Citizens Property's Barry Gilway Speaks Candidly
Around the State
In recent years, much of the news about Citizens Property Insurance Corp. has not been good and that bothers company President and CEO Barry Gilway.
As rates climbed, Floridians heard a series of unflattering stories about the state-run insurer.
Last week Gilway released a lengthy report of hundreds of internal complaints about fraud, theft, and porn on company computers. He has also been forced to explain excessive spending on travel and meals -- including a $633-a-night hotel stay in Bermuda -- plus huge pay raises for favored executives.
Gilway has been on the job eight months now. He believes Citizens Property should have been given more credit for the problems that have been fixed. He concedes the insurer did develop a troubled culture before he arrived there -- which is why he released last week's report detailing nearly 500 allegations of misconduct between 2008 and 2012.

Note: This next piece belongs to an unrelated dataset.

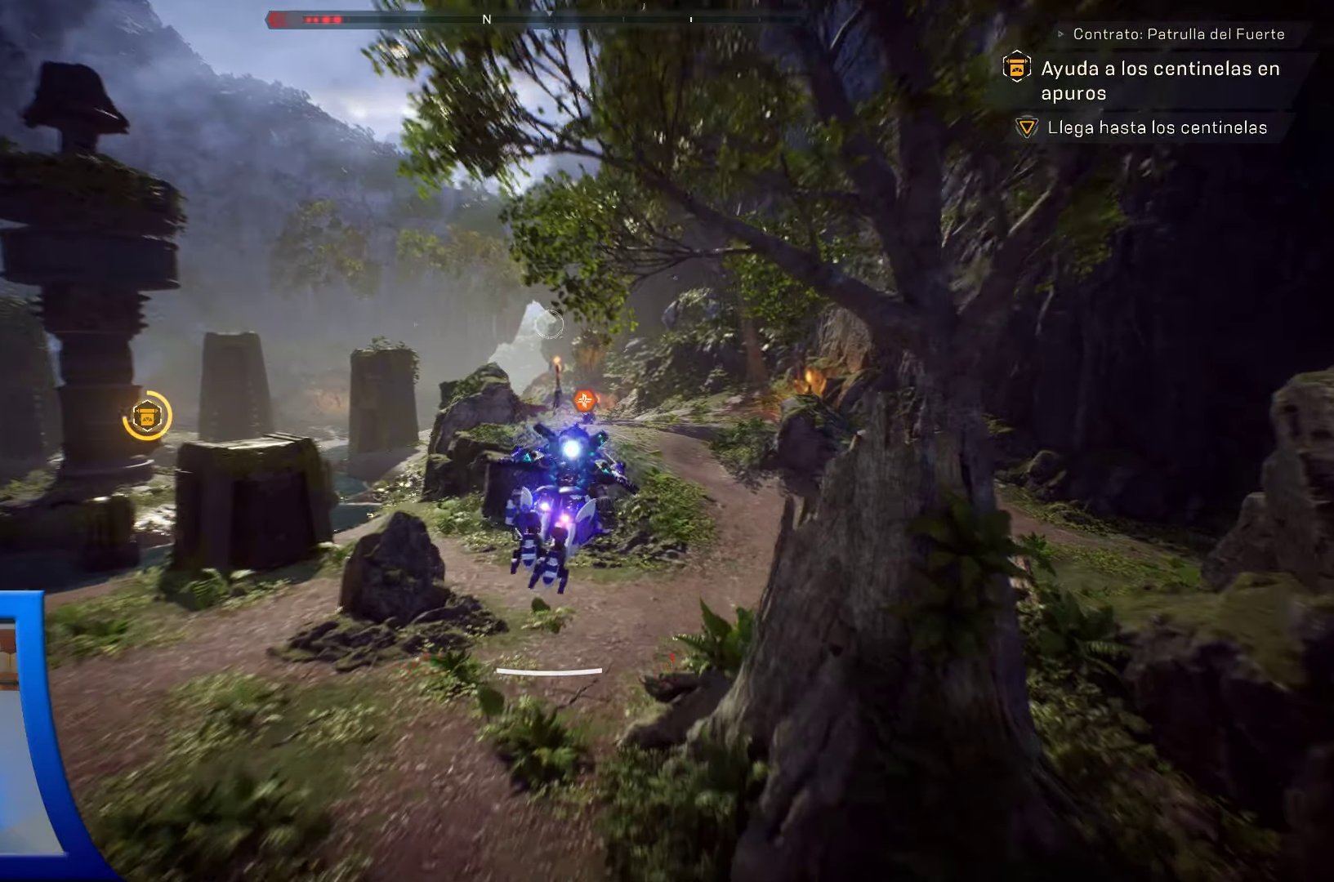
{"buttons": [], "left_stick": "up", "right_stick": "center", "events": []}
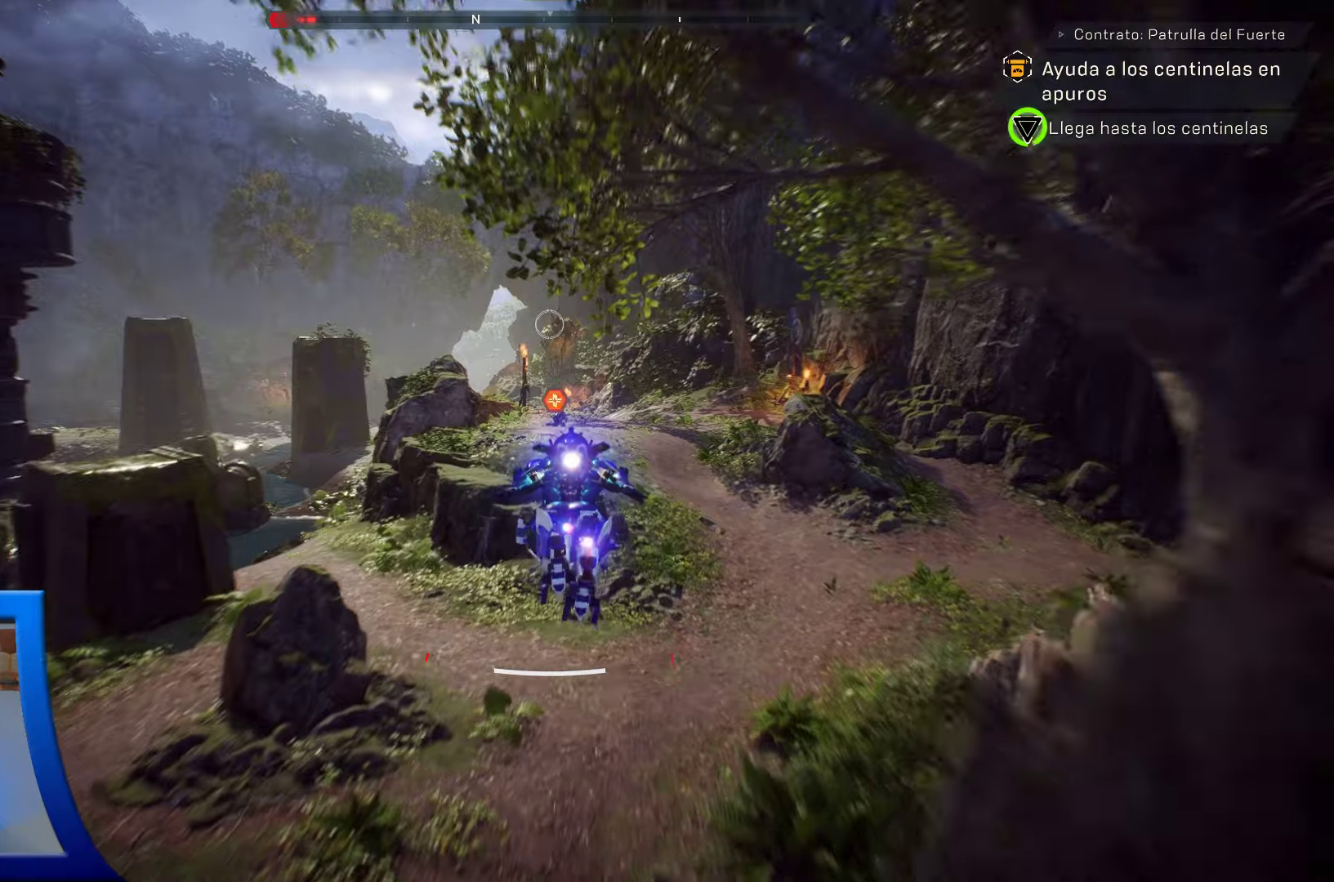
{"buttons": [], "left_stick": "up", "right_stick": "center", "events": []}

He also hired new forensic auditors to focus on financial abuses, appointed an ethics officer to streamline the handling of internal complaints and instituted tougher restrictions on travel and meal expenses.
"Today not one employee can travel out of state or internationally unless I pre-approve that travel before the trip takes place. Not only if they can make the travel, but also what is it going to cost, what are the airfares, what kind of hotel are they going to stay in, what kind of estimated cost will they have for meals, etcetera," said Gilway.
Slowly but surely, he says, Citizens is instituting the procedures and people to fix the problems that have tagged the company as having a troubled culture.
"Today we just simply have a much, much stronger organization that's capable of addressing the type of issues that we released last week."
As for those big raises, five employees received pay hikes ranging from $25,000 to $31,000.
Gov. Rick Scott has called the raises "outrageous." But Gilway stands by the salary increases, saying the executives were given more responsibilities and their pay is comparable to the private sector.
"(Our) compensation package ... shows at the executive level we are way, way behind market and we have some tough challenges and the only way we're going to solve those challenges is we're going to need good people."
Gilway says he feels good about what he's accomplished in his first eight months and is "thrilled" with efforts to reduce the size of the company.
When he started on the job in June 2012, Citizens had about 1.5 million customers. Now it's down to 1.3 million and he's aiming to get that number to 1.1 million by the end of the year.
Gilway says his depopulation plan will focus more on using a "clearinghouse" approach, which helps provide more purchasing options to his insureds. He hopes those extra options offer customers more comparable premiums in the private market.
Gilway dislikes the methods that Citizens used in the past to shed policies. "Instead of Citizens taking a negative approach and trying to drive people away because we're taking away coverages and taking a negative tact to move them off the books, to me, we can do some things that are positive."